### Data shown
((

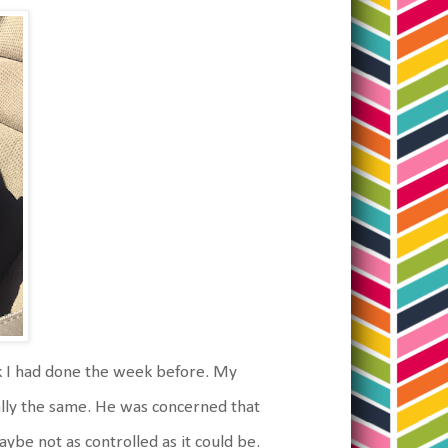
k I had done the week before. My
cally the same. He was concerned that
ybe not as controlled as it could be.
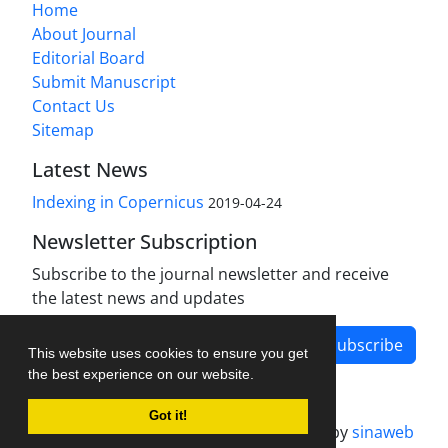
Home
About Journal
Editorial Board
Submit Manuscript
Contact Us
Sitemap
Latest News
Indexing in Copernicus
2019-04-24
Newsletter Subscription
Subscribe to the journal newsletter and receive
the latest news and updates
Subscribe
This website uses cookies to ensure you get
the best experience on our website.
Got it!
Journal management system.
designed by
sinaweb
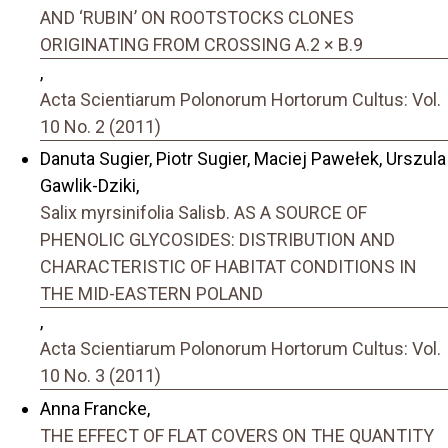
AND ‘RUBIN’ ON ROOTSTOCKS CLONES
ORIGINATING FROM CROSSING A.2 × B.9
,
Acta Scientiarum Polonorum Hortorum Cultus: Vol.
10 No. 2 (2011)
Danuta Sugier, Piotr Sugier, Maciej Pawełek, Urszula
Gawlik-Dziki,
Salix myrsinifolia Salisb. AS A SOURCE OF
PHENOLIC GLYCOSIDES: DISTRIBUTION AND
CHARACTERISTIC OF HABITAT CONDITIONS IN
THE MID-EASTERN POLAND
,
Acta Scientiarum Polonorum Hortorum Cultus: Vol.
10 No. 3 (2011)
Anna Francke,
THE EFFECT OF FLAT COVERS ON THE QUANTITY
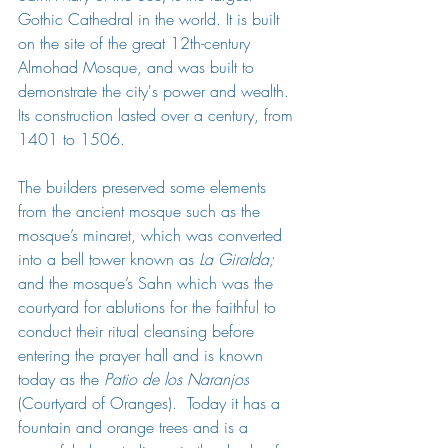
Gothic Cathedral in the world. It is built 
on the site of the great 12th-century 
Almohad Mosque, and was built to 
demonstrate the city's power and wealth. 
Its construction lasted over a century, from 
1401 to 1506.
The builders preserved some elements 
from the ancient mosque such as the 
mosque’s minaret, which was converted 
into a bell tower known as 
La Giralda;   
and the mosque’s Sahn which was the 
courtyard for ablutions for the faithful to 
conduct their ritual cleansing before 
entering the prayer hall and is known 
today as the 
Patio de los Naranjos
(Courtyard of Oranges).  Today it has a 
fountain and orange trees and is a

))

### Work instructions
Give only a number: how many lines of the data hold the string "century"?

### Exercise solution
2